FareFuturo
- Abbreviation: FF
- Formation: 15 May 2007; 19 years ago
- Legal status: Foundation
- Purpose: Political activism
- Headquarters: Via Vittoria Colonna, 11 00193 Rome
- President: Adolfo Urso
- Main organ: Charta minuta
- Parent organization: Future and Freedom (2011–2013) FareItalia (2013–present)
- Website: farefuturofondazione.it

= FareFuturo =

Italian political foundation

FareFuturo (meaning "MakeFuture", FF) is a right-wing think tank, which intend develop a new liberal conservative and secular-minded right, on the model of Nicolas Sarkozy's UMP, David Cameron's Conservatives and José María Aznar's PP, who also participated in the foundation.

==History==
The foundation was launched in February 2007 by Gianfranco Fini, leader of National Alliance (AN), and Adolfo Urso, MP for the same party, at a convention that rallied 105 personalities of the culture, economy and arts sectors, including former Constitutional Court President Annibale Marini, TV personality and lawyer Tina Lagostena Bassi, the rector of the Milan Polytechnic Giovanni Azzone, sociologist Sabino Acquaviva, actor Luca Barbareschi, television host Rita Dalla Chiesa and operatic soprano Cecilia Gasdia. According to the founders, FareFuturo hadn't the purpose to succeed AN, but enlarge under a European perspective the culture of the Italian right-wing, re-organizing it after the defeat of the House of Freedoms in the 2006 election.

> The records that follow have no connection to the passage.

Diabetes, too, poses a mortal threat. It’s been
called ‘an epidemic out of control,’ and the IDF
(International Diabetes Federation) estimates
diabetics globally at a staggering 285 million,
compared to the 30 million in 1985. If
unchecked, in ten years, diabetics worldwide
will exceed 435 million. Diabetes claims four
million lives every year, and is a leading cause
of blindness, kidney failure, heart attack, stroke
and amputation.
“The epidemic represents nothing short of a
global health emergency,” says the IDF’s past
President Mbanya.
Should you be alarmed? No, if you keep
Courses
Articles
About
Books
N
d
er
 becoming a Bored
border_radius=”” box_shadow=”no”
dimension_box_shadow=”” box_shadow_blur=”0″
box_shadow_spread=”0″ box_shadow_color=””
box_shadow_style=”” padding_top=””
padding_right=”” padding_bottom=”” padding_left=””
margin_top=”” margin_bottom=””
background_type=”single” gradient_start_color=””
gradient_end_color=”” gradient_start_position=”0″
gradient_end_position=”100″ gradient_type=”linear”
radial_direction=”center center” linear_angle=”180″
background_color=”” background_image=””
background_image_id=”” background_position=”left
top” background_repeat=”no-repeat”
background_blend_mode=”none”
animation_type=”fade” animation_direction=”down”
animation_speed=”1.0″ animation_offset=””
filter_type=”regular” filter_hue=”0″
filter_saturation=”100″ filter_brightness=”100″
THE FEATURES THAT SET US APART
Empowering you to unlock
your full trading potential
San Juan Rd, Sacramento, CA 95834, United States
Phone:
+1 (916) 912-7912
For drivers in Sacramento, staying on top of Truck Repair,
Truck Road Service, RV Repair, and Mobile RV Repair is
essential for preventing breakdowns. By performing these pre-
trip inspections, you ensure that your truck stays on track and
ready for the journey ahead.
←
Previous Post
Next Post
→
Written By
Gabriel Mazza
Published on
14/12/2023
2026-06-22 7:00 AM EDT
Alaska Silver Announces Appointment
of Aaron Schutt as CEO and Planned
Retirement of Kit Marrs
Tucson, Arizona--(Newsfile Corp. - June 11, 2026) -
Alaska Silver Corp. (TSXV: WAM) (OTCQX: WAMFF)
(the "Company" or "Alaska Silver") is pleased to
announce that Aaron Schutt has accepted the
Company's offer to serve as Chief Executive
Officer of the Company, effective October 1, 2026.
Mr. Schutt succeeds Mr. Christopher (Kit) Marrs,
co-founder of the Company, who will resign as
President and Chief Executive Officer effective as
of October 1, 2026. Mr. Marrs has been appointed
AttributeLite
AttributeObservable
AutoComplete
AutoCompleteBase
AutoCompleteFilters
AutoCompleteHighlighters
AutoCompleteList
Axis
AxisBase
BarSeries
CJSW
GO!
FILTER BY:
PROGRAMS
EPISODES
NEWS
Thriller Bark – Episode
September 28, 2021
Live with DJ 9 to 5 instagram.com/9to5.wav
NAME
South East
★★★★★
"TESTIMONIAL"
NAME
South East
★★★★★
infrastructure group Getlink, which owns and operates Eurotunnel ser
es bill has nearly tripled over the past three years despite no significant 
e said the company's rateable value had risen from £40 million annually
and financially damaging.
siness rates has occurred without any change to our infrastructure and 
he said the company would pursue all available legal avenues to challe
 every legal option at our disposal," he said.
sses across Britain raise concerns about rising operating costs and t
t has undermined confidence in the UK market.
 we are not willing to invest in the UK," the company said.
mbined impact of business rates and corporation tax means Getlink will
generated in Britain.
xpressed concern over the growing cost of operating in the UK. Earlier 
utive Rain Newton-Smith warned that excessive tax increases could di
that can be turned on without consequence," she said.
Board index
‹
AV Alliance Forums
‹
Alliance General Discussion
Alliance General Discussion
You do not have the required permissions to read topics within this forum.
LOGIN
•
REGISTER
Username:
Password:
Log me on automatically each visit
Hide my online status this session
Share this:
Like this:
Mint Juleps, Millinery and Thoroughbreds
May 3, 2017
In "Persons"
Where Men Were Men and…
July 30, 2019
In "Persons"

The think tank FareFuturo was officially founded on 15 May 2007 in Rome. Also former Spanish PM José Aznar attended the foundative meeting, expressing his desire to see AN join in the European People's Party (EPP), the main centre-right party in the European Union. In September 2007, thanks to Aznar's pressure, FareFuturo attende the meeting of the Centre for European Studies, the EPP's think tank.

In April 2009, a statement of political analyst Sofia Ventura about the TV showgirls (veline) involvement in Italian politics, published on the web-magazine of FareFuturo, caused polemics and criticisms also inside the same political area of the foundation, especially about the presumed attitude of Fini's main ally Silvio Berlusconi. In November 2009, FareFuturo started a solid cooperation with FAES, the Aznar's foundation.

In 2010, during tensions inside the recently founded The People of Freedom (PdL) party between Berlusconi and Fine, FareFuturo sided with the Finiani, who finally left the party in February 2011 to found Future and Freedom (FLI), a liberal conservative party led by Fini. In March 2011, however, many members left the foundation and the web-magazine was closed. Fini resigned the presidency over the foundation in favour to Urso, who became the new president. Urso rapidly fell in disagreement with the now-centrist policy of Fini, who established the New Pole for Italy, a coalition between FLI, the Union of the Centre (UDC) and API. Instead to re-align the foundation to the PdL, Urso prosecuted a policy of distance between all the centre-right parties, claiming for a "popular constituent" for the creation of conservative party, who will had to represent the EPP in Italy. To represent this project, in April 2011 Urso created the foundation FareItalia (literally "MakeItaly"), that in 2013 joined in the national-conservative party Brothers of Italy (FdI), led by Giorgia Meloni. In January 2018, Urso was selected by FdI candidate for the Chamber of Deputies, in prevision to the 2018 election.